I want to do some in quart jars with a seasoned broth, and toss some caramelized onions and garlic in the jars. I want a nice roast that will be tender, taste good, and not have a lot of waste - gristle or fat that I have to cut out.


----------



## tambo (Mar 28, 2003)

I sure hope it's chuck roast!! I just bought some to can this weekend.


----------



## terri9630 (Mar 12, 2012)

Pick a roast that doesn't have lots of fat or gristle on it or trim it off. The roast will be pressure canned (cooked) so it will be tender. I buy my beef at a local meat market and they will trim it anyway I want.


----------



## Txsteader (Aug 22, 2005)

Rump roast is my preferred cut. Very little fat to trim, merely cut it into cubes and process.


----------



## julieq (Oct 12, 2008)

I 'prefer' whatever is on sale. If there's gristle or fat, I cut it off and that goes to the dogs or cats, so no waste there. 
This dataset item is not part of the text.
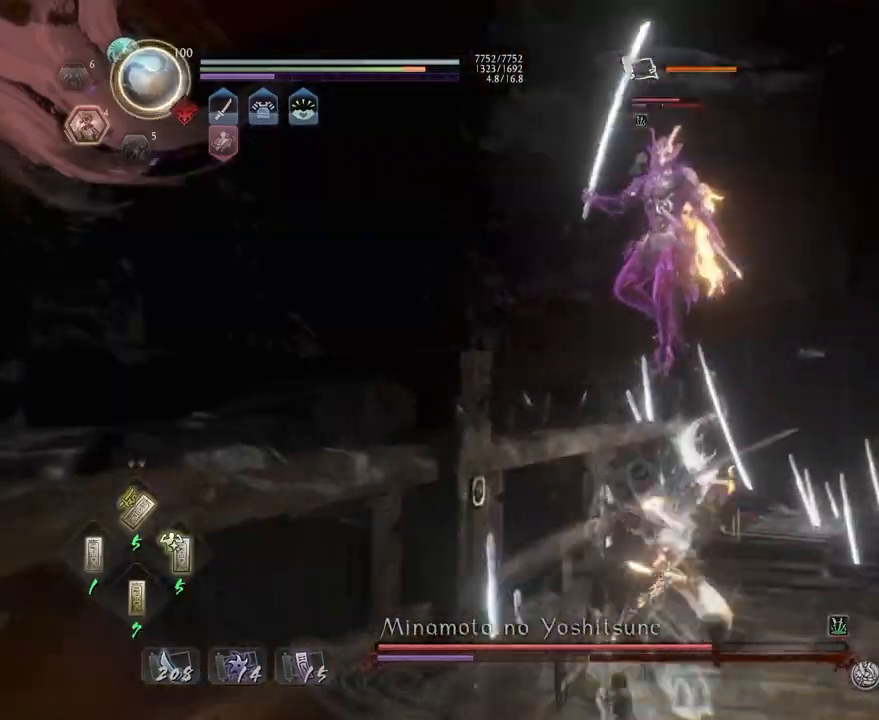
{"buttons": [], "left_stick": "center", "right_stick": "center", "events": []}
Pressure canning, in my experience, tenderizes even the worst cuts of meat. So save some money and buy more canning jars and lids!

I've got a bunch of various types of dried beans that are far past their prime use date, so I'm slowly getting them pressure canned and they're turning out perfectly tender!


----------



## netskyblue (Jul 25, 2012)

I went to Costco after work and really studied their meat department. The roast cuts that seemed most to my liking were the eye of round, and the top round roasts. 

I got a 6 lb package of eye of round, it was perfect for this, and at $2.99/lb, a good deal. That's about as low as I see roasts go on sale at the regular grocery stores here, and a local grocery had eye of round on sale this week at something like $3.49/lb. So I felt good about the purchase!

If I'm just cubing up meat for stew, I'm not so picky. I'll use the icky bits for making stock.

So I got four quarts of niiiiice big, thick chunks of roast, with caramelized onions, a smashed garlic clove, basil and worsestershire sauce (and salt and pepper) with my homemade beef stock in the jars. I plan to dump it into a pan and make gravy with the sauce, served over some of my canned potatoes one of these nights when I'm home late and don't feel like cooking (but feel like eating).

The way I figured it, including the price of the onions, I came to around $5/quart. And that will feed the both of us, with probably one lunch leftover. Not bad!








<--- My meat







<--- The only waste, a flap of fat from each roast







<--- Browned







<--- Ingredients


----------



## lathermaker (May 7, 2010)

I just bought some really nice looking rump roast on sale for $3.88#. I'm going to can it in my rescued (garage sale) & refurbished Old #7 National Pressure Canner. My one sister used to think I'm totally nuts.....but she had to eat her words...and my totally homemade beef & noodles...it somehow changed her mind about prepping foods! LOLOLOOL

Nothing goes to waste around here...either the dog & cats eat it, or the critters that frequent my compost pile!


----------